Can I use SNAPP with diploid data?
Yes, under the assumption that sites or markers are unlinked. As usual, a SNP which is homozygous for allele 1 is coded by '2', a SNP which is homozygous fir allel '0' is coded by '0', and a heterozygous SNP is coded by '1'. Note that diploid individuals are effectively treated as two haploid individuals, with heterozygous alleles allocated at random.
How do I make SNAPP treat the data as dominant AFLP data?
Either:
- In BEAUTI, select the `Dominant' check box in the `Mutation Model' tab pane, or
- In the XML file, look for the tag determining the likelihood distribution within the tag determining the posterior distribution:
<distribution id="treeLikelihood.aflp_25" spec="snap.likelihood.SnAPTreeLikelihood" dominant="true" data="@snap.aflp_25" pattern="coalescenceRate" tree="@Tree.aflp_25">
<siteModel id="MutationSiteModel.aflp_25" spec="SiteModel">
<parameter id="mutationRate" estimate="false" name="mutationRate">1.0</parameter>
<parameter id="shape" estimate="false" name="shape">2.0</parameter>
<parameter id="proportionInvariant" estimate="false" name="proportionInvariant">0.0</parameter>
<substModel id="MutationModel" spec="snap.likelihood.SnapSubstitutionModel" coalescenceRate="@coalescenceRate" mutationRateU="@u" mutationRateV="@v"/>
</siteModel>
</distribution>Insert the option `dominant = "true"' as above.

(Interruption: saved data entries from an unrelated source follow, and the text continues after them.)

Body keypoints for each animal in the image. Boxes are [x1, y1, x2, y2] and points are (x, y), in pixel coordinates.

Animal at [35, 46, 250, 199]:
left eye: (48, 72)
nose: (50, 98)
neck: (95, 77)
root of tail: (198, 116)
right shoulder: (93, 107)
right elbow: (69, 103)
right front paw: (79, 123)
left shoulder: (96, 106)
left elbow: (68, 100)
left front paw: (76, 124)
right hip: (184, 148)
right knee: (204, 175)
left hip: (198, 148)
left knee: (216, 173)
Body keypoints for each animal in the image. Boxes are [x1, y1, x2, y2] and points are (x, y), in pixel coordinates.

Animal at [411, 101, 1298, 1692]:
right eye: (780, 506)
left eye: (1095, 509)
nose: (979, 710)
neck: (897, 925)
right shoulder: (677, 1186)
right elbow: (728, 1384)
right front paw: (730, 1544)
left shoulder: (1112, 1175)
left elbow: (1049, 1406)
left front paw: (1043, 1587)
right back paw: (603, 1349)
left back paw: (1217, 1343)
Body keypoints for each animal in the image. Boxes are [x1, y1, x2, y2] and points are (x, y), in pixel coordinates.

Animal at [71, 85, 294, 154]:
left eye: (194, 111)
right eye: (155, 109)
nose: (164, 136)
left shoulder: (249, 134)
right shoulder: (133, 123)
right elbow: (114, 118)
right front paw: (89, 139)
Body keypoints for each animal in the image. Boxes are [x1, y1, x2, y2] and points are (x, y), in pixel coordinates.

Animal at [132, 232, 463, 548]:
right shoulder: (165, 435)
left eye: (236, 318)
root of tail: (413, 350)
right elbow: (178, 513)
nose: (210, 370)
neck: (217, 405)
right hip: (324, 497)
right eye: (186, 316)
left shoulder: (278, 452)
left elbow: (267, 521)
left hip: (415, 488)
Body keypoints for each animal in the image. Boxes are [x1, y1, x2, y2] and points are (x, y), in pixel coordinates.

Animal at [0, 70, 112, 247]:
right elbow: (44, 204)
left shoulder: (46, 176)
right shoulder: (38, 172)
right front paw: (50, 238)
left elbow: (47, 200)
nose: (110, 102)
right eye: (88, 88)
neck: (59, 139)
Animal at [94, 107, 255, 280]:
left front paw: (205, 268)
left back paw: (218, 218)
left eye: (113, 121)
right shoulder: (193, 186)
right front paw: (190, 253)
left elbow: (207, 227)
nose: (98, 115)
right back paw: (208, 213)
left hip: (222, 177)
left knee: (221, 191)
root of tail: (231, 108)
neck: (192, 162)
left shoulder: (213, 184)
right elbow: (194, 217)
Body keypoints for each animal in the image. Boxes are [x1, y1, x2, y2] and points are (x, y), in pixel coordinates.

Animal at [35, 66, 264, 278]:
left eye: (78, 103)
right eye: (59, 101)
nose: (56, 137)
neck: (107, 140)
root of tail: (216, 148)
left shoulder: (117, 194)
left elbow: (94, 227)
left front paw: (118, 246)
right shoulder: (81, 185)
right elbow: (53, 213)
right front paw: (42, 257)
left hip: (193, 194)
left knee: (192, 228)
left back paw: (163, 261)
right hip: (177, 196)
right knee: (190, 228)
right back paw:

How can I do species delimitation with SNP/AFLP data?
See Bayes Factor Delimitation (*with genomic data)
Can BEAUti process VCF data?
BEAUti can only handle nexus, fasta, and alignments in BEAST 1 and 2 xml format.
There is a Perl script vcf2nex.pl that may or may not help converting a vcf file to nexus, which then can be imported into BEAUti.